When I write my own take about an artist’s output, I usually use an album as my basis. That’s why you’ve read a lot of album reviews on my site. I do this because I want to be fair to an artist, and one or two songs here and there may not do their work justice. Furthermore, artists put a lot of effort to have certain concepts in their albums (I don’t necessarily mean a concept album) and that forms a big part of my analysis. But in certain cases, even if there isn’t a full-length album, the standalone tracks are so promising that I want to make the introduction to my readers. On that note, we’ll talk about Delta Works, a band that hails from England with members from both England and the Netherlands.
---------------
== Work instruction ==
List every proper name that appears in the passage introducing the band, giving each one once. The records that follow are separate material, unrelated to the passage above.

Page images and their extracted text
---------------
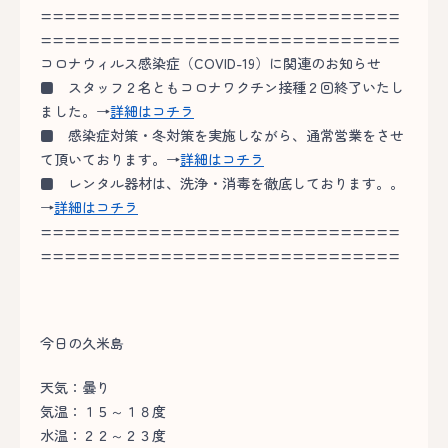
==============================
==============================
コロナウィルス感染症（COVID-19）に関連のお知らせ
■
スタッフ２名ともコロナワクチン接種２回終了いたし
ました。→
詳細はコチラ
■
感染症対策・冬対策を実施しながら、通常営業をさせ
て頂いております。→
詳細はコチラ
■
レンタル器材は、洗浄・消毒を徹底しております。。
→
詳細はコチラ
==============================
==============================
今日の久米島
天気：曇り
気温：１５～１８度
水温：２２～２３度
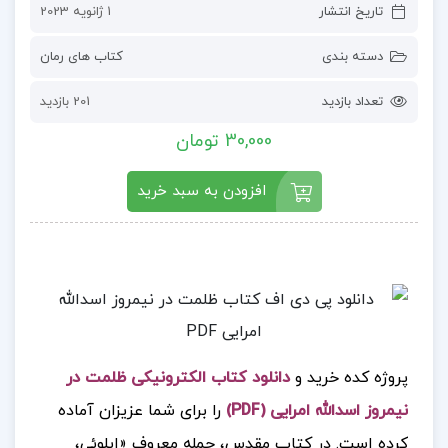
تاریخ انتشار
1 ژانویه 2023
دسته بندی
کتاب های رمان
تعداد بازدید
201 بازدید
30,000 تومان
افزودن به سبد خرید
پروژه کده خرید و
دانلود کتاب الکترونیکی ظلمت در
نیمروز اسدالله امرایی (PDF)
را برای شما عزیزان آماده
کرده است.
در کتاب مقدس، جمله معروف «ایلوئی،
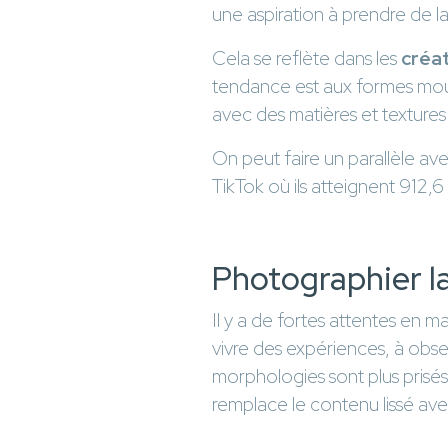
une aspiration à prendre de l
Cela se reflète dans les
créat
tendance est aux formes mou
avec des matières et textures 
On peut faire un parallèle av
TikTok où ils atteignent 912,6 
Photographier la 
Il y a de fortes attentes en m
vivre des expériences, à obse
morphologies sont plus prisé
remplace le contenu lissé avec 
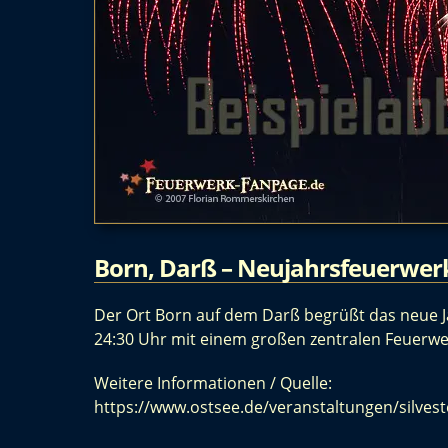
Born, Darß – Neujahrsfeuerwerk
Der Ort Born auf dem Darß begrüßt das neue J
24:30 Uhr mit einem großen zentralen Feuerwe
Weitere Informationen / Quelle:
https://www.ostsee.de/veranstaltungen/silves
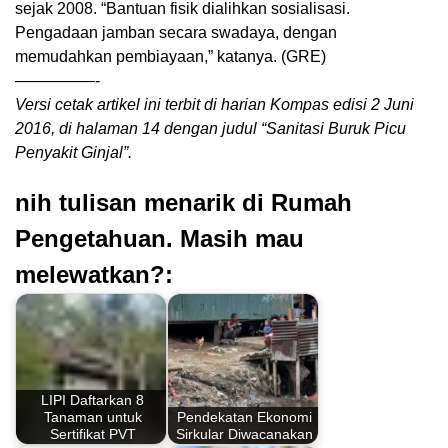
sejak 2008. “Bantuan fisik dialihkan sosialisasi.
Pengadaan jamban secara swadaya, dengan
memudahkan pembiayaan,” katanya. (GRE)
—————-
Versi cetak artikel ini terbit di harian Kompas edisi 2 Juni
2016, di halaman 14 dengan judul “Sanitasi Buruk Picu
Penyakit Ginjal”.
nih tulisan menarik di Rumah
Pengetahuan. Masih mau
melewatkan?:
LIPI Daftarkan 8
Tanaman untuk
Pendekatan Ekonomi
Sertifikat PVT
Sirkular Diwacanakan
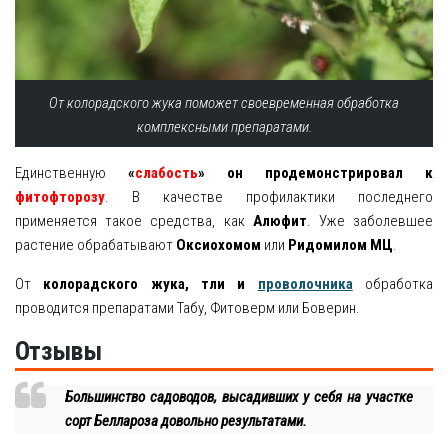
От колорадского жука поможет своевременная обработка
комплексными препаратами.
Единственную
«
слабость
» он продемонстрировал к
фитофторозу
. В качестве профилактики последнего
применяется такое средства, как
Алюфит
. Уже заболевшее
растение обрабатывают
Оксиохомом
или
Ридомилом МЦ
.
От
колорадского жука, тли и
проволочника
обработка
проводится препаратами Табу, Фитоверм или Боверин.
Отзывы
Большинство садоводов, высадивших у себя на участке
сорт Беллароза довольно результатами.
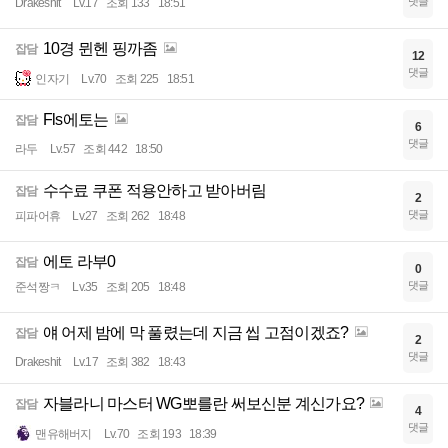
댓글
Drakeshit
Lv.17
조회 133
18:51
10경 뮌헨 핑까좀
잡담
12
댓글
인자기
Lv.70
조회 225
18:51
Fls에토는
잡담
6
댓글
라두
Lv.57
조회 442
18:50
수수료 쿠폰 적용안하고 받아버림
잡담
2
댓글
피파어휴
Lv.27
조회 262
18:48
에토 라부0
잡담
0
댓글
준석짱ㅋ
Lv.35
조회 205
18:48
얘 어제 밤에 막 풀렸는데 지금 씹 고점이겠죠?
잡담
2
댓글
Drakeshit
Lv.17
조회 382
18:43
자블라니 마스터 WG뽀를란 써보신분 계신가요?
잡담
4
댓글
맨유해버지
Lv.70
조회 193
18:39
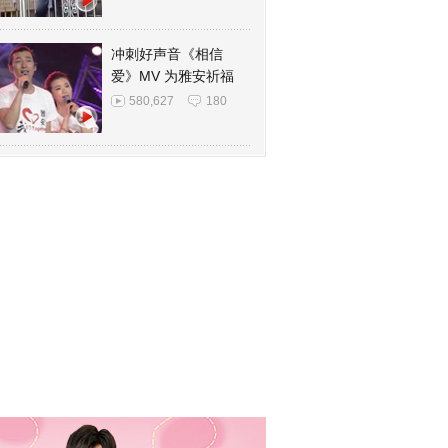
冲刺好声音《相信
爱》MV 为雅安祈福
580,627
180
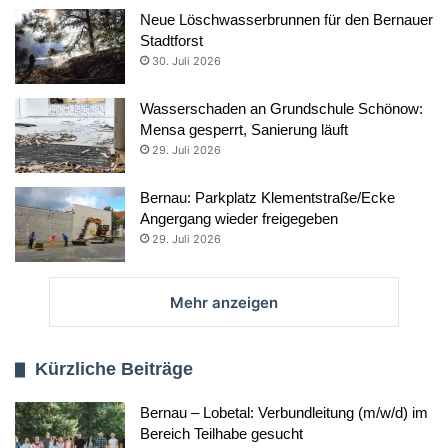
Neue Löschwasserbrunnen für den Bernauer
Stadtforst
30. Juli 2026
Wasserschaden an Grundschule Schönow:
Mensa gesperrt, Sanierung läuft
29. Juli 2026
Bernau: Parkplatz Klementstraße/Ecke
Angergang wieder freigegeben
29. Juli 2026
Mehr anzeigen
Kürzliche Beiträge
Bernau – Lobetal: Verbundleitung (m/w/d) im
Bereich Teilhabe gesucht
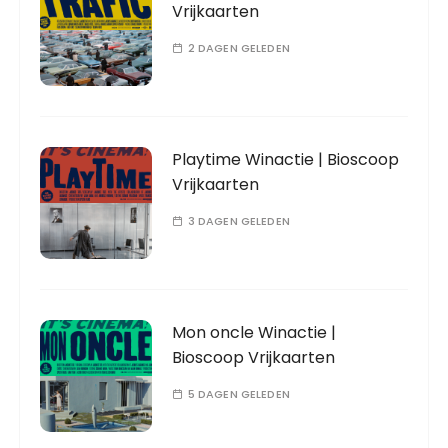
Vrijkaarten
2 DAGEN GELEDEN
Playtime Winactie | Bioscoop
Vrijkaarten
3 DAGEN GELEDEN
Mon oncle Winactie |
Bioscoop Vrijkaarten
5 DAGEN GELEDEN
---------------
== Written solution ==
Delta Works, England, the Netherlands